*Aim of the exercise*. In the entries that follow, find every line containing "labels" and copy it.
══ Records provided ══
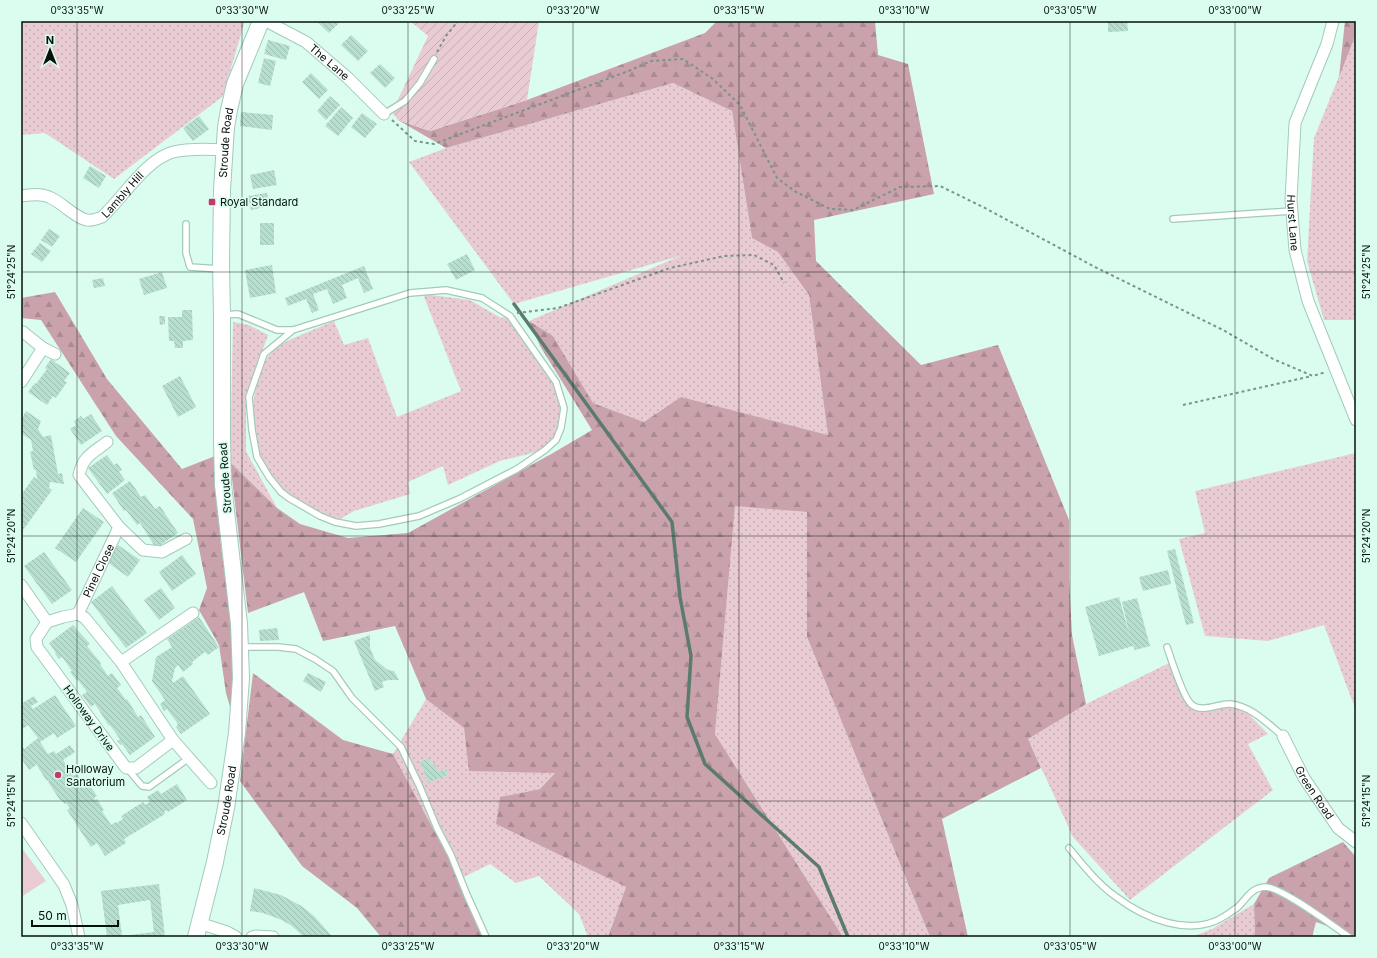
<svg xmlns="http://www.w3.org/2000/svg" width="1377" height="958" font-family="Inter,sans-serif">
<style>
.grass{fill:url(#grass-dots);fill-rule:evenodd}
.forest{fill:url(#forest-firs)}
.garden{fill:url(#garden-furrows)}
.pitch{fill:#e9ccd3}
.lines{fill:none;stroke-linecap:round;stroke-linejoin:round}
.stream{stroke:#5b7b6e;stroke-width:3.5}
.building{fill:url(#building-back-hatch);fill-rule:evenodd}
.lane-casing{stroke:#a2cbba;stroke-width:8}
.street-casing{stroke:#a2cbba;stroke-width:13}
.secondary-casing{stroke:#a2cbba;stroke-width:18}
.path{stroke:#7b948a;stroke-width:2;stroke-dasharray:3 3;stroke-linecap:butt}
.lane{stroke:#fff;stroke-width:5.5}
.street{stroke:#fff;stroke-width:11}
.secondary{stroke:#fff;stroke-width:16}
.ticks{fill:none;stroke:#04120c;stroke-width:1;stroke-opacity:0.45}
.poi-dot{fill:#c3386f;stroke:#dbfdef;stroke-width:1.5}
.labels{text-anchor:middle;stroke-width:3.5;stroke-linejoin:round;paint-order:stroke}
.street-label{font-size:11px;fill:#04120c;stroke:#dbfdef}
.poi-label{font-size:11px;fill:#04120c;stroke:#dbfdef;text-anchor:start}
.neatline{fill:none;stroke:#04120c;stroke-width:1.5}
.ticks-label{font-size:10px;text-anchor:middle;fill:#04120c}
</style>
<defs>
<pattern id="grass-dots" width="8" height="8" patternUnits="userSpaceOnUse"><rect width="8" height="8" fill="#e9ccd3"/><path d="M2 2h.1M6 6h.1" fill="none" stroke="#c6aeb4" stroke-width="1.8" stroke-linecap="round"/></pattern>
<pattern id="forest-firs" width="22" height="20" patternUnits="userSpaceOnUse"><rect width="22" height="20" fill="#c9a2ac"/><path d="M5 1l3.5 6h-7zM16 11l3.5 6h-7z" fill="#ab8a93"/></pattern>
<pattern id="garden-furrows" width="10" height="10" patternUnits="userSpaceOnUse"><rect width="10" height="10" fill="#e9ccd3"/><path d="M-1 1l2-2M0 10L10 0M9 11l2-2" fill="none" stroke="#c6aeb4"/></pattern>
<pattern id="building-back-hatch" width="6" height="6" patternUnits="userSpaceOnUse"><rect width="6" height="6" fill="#b6dfcf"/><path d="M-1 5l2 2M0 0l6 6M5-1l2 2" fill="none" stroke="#9bbeb1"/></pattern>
</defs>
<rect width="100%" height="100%" fill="#dbfdef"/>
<g class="grass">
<polygon points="21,21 245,21 228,78 227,88 222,97 114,179 45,133 21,135"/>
<polygon points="1356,34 1356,320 1324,320 1307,261 1314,138"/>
<polygon points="673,83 732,111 752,238 778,252 809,295 828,435 681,398 644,422 593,403 553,336 529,321 680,256 514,304 409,162 446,148"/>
<polygon points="423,294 470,300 501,318 510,316 556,382 562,398 556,440 545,450 500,461 448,485 443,466 408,482 410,494 354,511 335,522 320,516 282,491 264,470 259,456 251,415 258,377 267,358 277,347 289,340 334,321 344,345 368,338 397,417 461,391"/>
<polygon points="233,322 249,325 268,335 246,397 246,451 277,508 230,462"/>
<polygon points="1356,453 1356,711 1324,625 1268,641 1205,636 1179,539 1205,533 1195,491"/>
<polygon points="735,505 807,512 807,637 930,937 843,937 715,734"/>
<polygon points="1169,663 1192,705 1241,706 1268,734 1248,744 1273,790 1130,900 1073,837 1028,739 1086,704"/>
<path d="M 426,699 L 464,728 L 470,771 L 556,772 L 540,789 L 500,797 L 497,824 L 626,887 L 608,937 L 588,937 L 579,914 L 539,876 L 516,883 L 490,864 L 460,879 L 393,754 ZM 429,758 L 431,765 L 438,772 L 445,769 L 448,775 L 428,783 L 420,761 Z"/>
<polygon points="1254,904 1255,937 1192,937 1212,929"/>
</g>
<g class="forest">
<polygon points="717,21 875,21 878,55 908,64 934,194 814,220 816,261 921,365 998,345 1069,520 1069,579 1072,635 1086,704 1028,739 1041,768 942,819 968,937 930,937 807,637 807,512 735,506 715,734 843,937 608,937 626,887 496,824 500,797 540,789 555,773 469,771 464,728 426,699 395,626 323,641 304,592 248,613 230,462 277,508 300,524 348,538 408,533 553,453 592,430 540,346 529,321 553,336 593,403 644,422 681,397 828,435 809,295 778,252 752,238 732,111 673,83 446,148 398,120 430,131 527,100 705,33"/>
<polygon points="1345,21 1356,21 1356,34 1339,77"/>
<polygon points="55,292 107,379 182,469 215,456 216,498 222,554 236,649 233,717 226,693 219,645 199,610 207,588 193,519 116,436 41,320 21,318 21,298"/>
<polygon points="253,673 343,740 393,754 460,879 486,937 381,937 357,908 302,866 240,781"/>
<polygon points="1343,842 1356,857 1356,936 1316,922 1312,937 1255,937 1254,904 1269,878"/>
</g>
<polygon class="garden" points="410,21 539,21 527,100 430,131 398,120 392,112 428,36"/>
<polygon class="pitch" points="21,847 46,881 21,897"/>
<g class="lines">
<polyline class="stream" points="514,304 672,522 680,597 691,656 687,717 705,764 819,867 848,937"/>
</g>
<g class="building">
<polygon points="316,21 337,21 339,23 329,33"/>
<polygon points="1108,21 1127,21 1128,31 1108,32"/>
<polygon points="351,35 368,51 358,61 341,45"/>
<polygon points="268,40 290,46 286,60 264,54"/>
<polygon points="264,58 276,61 270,86 258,83"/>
<polygon points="380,64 395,78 385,88 370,73"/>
<polygon points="311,73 328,90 319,99 302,82"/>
<polygon points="330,96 340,105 326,120 317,111"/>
<polygon points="341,107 353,118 338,136 325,126"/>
<polygon points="241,112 273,115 272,130 240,126"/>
<polygon points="362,113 377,124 365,138 351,127"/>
<polygon points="199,116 209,129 193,141 183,128"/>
<polygon points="90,166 106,176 99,188 83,178"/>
<polygon points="274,170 277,185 253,189 250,175"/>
<polygon points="267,193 270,206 251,210 248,196"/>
<rect x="260" y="223" width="14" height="22"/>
<polygon points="49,229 60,236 52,247 41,240"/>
<polygon points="40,243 51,251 42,262 31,254"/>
<polygon points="467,254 475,270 456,280 447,264"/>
<polygon points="272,265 276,293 250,298 245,270"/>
<polygon points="364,266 373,289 364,293 358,278 342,285 347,298 333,304 327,289 313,294 319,310 312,313 306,299 288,306 285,298"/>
<polygon points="162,272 167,288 144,295 139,279"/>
<polygon points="103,278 105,286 94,288 92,280"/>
<polygon points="182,310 192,310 193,340 183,341 183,348 175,348 174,341 169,341 168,317 182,317"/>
<polygon points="159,316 165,316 165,324 160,325"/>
<polygon points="51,359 70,373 64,381 67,382 56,398 53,396 47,405 28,392 35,383 36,384 47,369 45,368"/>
<polygon points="180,376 196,407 178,417 162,386"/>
<polygon points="26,411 41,421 38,429 43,437 51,435 58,474 62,473 64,484 50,482 49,488 52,490 21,533 21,495 34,477 37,479 36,470 34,470 30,452 33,451 31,440 21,433 21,420"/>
<polygon points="91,414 102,431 81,445 70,429 76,425 74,421 81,416 83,419"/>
<polygon points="107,455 114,465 117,463 122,470 119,472 125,480 107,494 88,468"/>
<polygon points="130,481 141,497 145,495 155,509 160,506 178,533 156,548 140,523 137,525 126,510 124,511 112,493"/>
<polygon points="83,508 104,522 76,562 55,548"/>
<polygon points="118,545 140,560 128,577 107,562"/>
<polygon points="1175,549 1194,623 1186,625 1167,551"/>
<polygon points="44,552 72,590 52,604 24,566"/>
<polygon points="182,555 196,574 172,591 159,572"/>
<polygon points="1168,570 1171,584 1143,591 1139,577"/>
<polygon points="112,586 147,633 126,648 91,602"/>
<polygon points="161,588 175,608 159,620 144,600"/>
<polygon points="1119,597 1130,637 1122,602 1137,598 1150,646 1135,650 1133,646 1099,656 1085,607"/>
<polygon points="199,617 219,647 208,655 205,652 192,662 193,664 183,672 178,665 175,668 172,681 173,683 183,676 210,714 181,734 176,727 178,724 167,709 164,711 160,704 165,700 152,681 156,657 172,647 167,639"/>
<polygon points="73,625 90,644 87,646 101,663 100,664 108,676 112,673 121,685 117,688 126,700 127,699 138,717 141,715 155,737 130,755 122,744 121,745 117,741 120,739 110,725 109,726 95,704 91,707 82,695 87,692 78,680 77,681 70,672 72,671 62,657 59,659 55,654 56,653 49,643"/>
<polygon points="277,628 279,640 260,641 259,630"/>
<polygon points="370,635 370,648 375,660 388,670 394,671 399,680 388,680 382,682 384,687 375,691 354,641"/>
<polygon points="308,673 326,682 321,692 303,681"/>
<polygon points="55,695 76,726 57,738 54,733 40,742 48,754 54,751 56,754 70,745 75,752 63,760 73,776 77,774 83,784 87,781 97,796 94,798 95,800 97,799 104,810 102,811 111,825 116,822 117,823 123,819 121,816 143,802 145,805 150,802 147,797 158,790 161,794 177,784 187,800 168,812 167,810 164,812 165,814 124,839 126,843 105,856 97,843 91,847 67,810 70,808 66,803 65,804 61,800 60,800 48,782 49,781 48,780 47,781 37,766 39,763 29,770 21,758 21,744 24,749 38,738 28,725 21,730 21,704 34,696 38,702 31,706 33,709"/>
<polygon points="429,758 431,765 435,764 438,772 446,769 448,775 428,783 420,761"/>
<path d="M 159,884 L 165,937 L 107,937 L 101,891 ZM 150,900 L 154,932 L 122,936 L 118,905 Z"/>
<polygon points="254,888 281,895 303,907 314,916 332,936 304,937 292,926 282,920 263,913 250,911"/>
</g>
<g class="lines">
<g class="lane-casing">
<g id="lane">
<polyline points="384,114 405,101 420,83 434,59"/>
<polyline points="1173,219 1292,211"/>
<polyline points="186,224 186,253 190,267 220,269"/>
<polyline points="222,315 238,314 277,330 293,330 410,293 446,290 482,298 510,316 556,382 564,408 561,428 556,440 545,450 517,469 459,499 419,516 379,524 356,526 335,522 320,516 289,498 281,492 269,477 257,457 252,430 249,397 264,354 293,330"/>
<polyline points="240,647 278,647 296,649 315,659 333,671 352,698 401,747 419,785 437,828 451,855 467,895 486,937"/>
<path d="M 1167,647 C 1172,661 1182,695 1191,704 C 1202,714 1219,703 1230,704 C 1251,706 1267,723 1283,736"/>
<polyline points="127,768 142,786 149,787 189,758"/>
<path d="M 1069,848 C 1083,865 1097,883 1115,896 C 1145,919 1191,938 1225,916 C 1229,913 1234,910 1238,907 C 1247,898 1252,887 1266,887 C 1283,888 1333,926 1349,937"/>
</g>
</g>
<g class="street-casing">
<g id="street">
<path id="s1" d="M 266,21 L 306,42 L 348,78 L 384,114"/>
<path id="s2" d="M 1333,21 L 1327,44 L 1295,123 L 1291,200 L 1295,250 L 1308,301 L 1356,420"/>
<path id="s3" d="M 21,196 C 30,195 40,193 49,197 C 62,202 75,218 87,220 C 92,221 97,219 102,217 C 123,198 145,160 173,152 C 189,148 209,149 226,150"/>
<polyline points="23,332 43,348 55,354"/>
<polyline points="21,382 43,348"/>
<path d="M 107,442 C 93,453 83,456 79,475 L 119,527 L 143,550 L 162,552 L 186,539"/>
<polyline points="21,585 47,622"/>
<path id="s4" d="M 78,614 L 119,527"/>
<polyline points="121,662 193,613"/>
<path id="s5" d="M 1283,736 L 1304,778 L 1338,828 L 1356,842"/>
<polyline points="173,740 136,768 126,768 37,647 36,639 47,622 63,617 78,614 85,618 121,662 173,740 211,783"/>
<polyline points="21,823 64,885 72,905 79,937"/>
<polyline points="199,923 227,932 236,937"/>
<polyline points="252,937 256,936 273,937"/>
</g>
</g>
<g class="secondary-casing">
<g id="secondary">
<path id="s6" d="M 196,937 L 215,862 L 226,808 L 237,733 L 241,678 L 239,624 L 223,485 L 222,441 L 222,315 L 221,264 L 222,190 L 226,127 L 229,110 L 235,84 L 261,21"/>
</g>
</g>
<g class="path">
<polyline points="437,52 446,36 458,21"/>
<polyline points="392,120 415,141 434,144 631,70 651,61 683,59 713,79 740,105 777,178 796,192 830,209 853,210 900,187 940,186 983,207 1095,267 1225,331 1273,359 1313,376 1326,372"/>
<polyline points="517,313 558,308 670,268 724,256 754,255 774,265 784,283"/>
<polyline points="1183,405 1312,376"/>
</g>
<use href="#lane" class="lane"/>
<use href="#street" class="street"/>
<use href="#secondary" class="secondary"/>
</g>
<path class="ticks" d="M 77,21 L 77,937M 242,21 L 242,937M 408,21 L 408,937M 573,21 L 573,937M 739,21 L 739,937M 904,21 L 904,937M 1070,21 L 1070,937M 1235,21 L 1235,937M 21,272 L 1356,272M 21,536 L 1356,536M 21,801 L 1356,801"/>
<g class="poi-dot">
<rect x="208" y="198" width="8" height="8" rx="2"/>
<circle cx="58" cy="775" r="4"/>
</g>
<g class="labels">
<g class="street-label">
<text dy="4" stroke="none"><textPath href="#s1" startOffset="76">The Lane</textPath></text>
<text dy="4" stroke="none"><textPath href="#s6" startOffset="800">Stroude Road</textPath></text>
<text dy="4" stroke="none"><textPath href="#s3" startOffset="119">Lambly Hill</textPath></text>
<text dy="4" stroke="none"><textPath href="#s2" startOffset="209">Hurst Lane</textPath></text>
<text transform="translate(225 478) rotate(-94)" y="4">Stroude Road</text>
<text dy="4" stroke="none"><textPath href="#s4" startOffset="48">Pinel Close</textPath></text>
<text transform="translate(89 718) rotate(54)" y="4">Holloway Drive</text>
<text dy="4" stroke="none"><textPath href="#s5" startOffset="65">Green Road</textPath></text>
<text dy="4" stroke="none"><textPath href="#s6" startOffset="140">Stroude Road</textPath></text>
</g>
<g class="poi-label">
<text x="220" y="206">Royal Standard</text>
<text x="66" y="773">Holloway<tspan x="66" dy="13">Sanatorium</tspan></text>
</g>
</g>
<rect width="1377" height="958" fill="none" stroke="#dbfdef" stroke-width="44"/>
<g transform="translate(50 50)" stroke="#dbfdef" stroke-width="3" paint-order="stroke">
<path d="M0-3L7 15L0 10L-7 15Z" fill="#04120c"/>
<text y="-6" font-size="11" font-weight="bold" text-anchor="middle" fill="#04120c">N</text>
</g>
<path d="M32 920v6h86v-6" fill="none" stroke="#04120c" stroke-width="2"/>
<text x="38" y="920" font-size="12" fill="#04120c" stroke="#dbfdef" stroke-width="3" paint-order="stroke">50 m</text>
<rect x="22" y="22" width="1333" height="914" class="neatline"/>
<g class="ticks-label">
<text x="77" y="14">0°33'35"W</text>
<text x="242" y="14">0°33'30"W</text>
<text x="408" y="14">0°33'25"W</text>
<text x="573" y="14">0°33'20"W</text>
<text x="739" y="14">0°33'15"W</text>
<text x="904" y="14">0°33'10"W</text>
<text x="1070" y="14">0°33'05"W</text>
<text x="1235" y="14">0°33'00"W</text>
<text transform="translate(11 272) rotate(-90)" y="4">51°24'25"N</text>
<text transform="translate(1366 272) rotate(-90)" y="4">51°24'25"N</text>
<text transform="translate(11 536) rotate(-90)" y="4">51°24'20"N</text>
<text transform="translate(1366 536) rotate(-90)" y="4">51°24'20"N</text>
<text transform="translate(11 801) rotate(-90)" y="4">51°24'15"N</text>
<text transform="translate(1366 801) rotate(-90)" y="4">51°24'15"N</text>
<text x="77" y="950">0°33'35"W</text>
<text x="242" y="950">0°33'30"W</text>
<text x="408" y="950">0°33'25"W</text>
<text x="573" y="950">0°33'20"W</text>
<text x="739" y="950">0°33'15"W</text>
<text x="904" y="950">0°33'10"W</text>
<text x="1070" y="950">0°33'05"W</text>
<text x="1235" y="950">0°33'00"W</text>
</g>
</svg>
═══
*Completed task*.
.labels{text-anchor:middle;stroke-width:3.5;stroke-linejoin:round;paint-order:stroke}
<g class="labels">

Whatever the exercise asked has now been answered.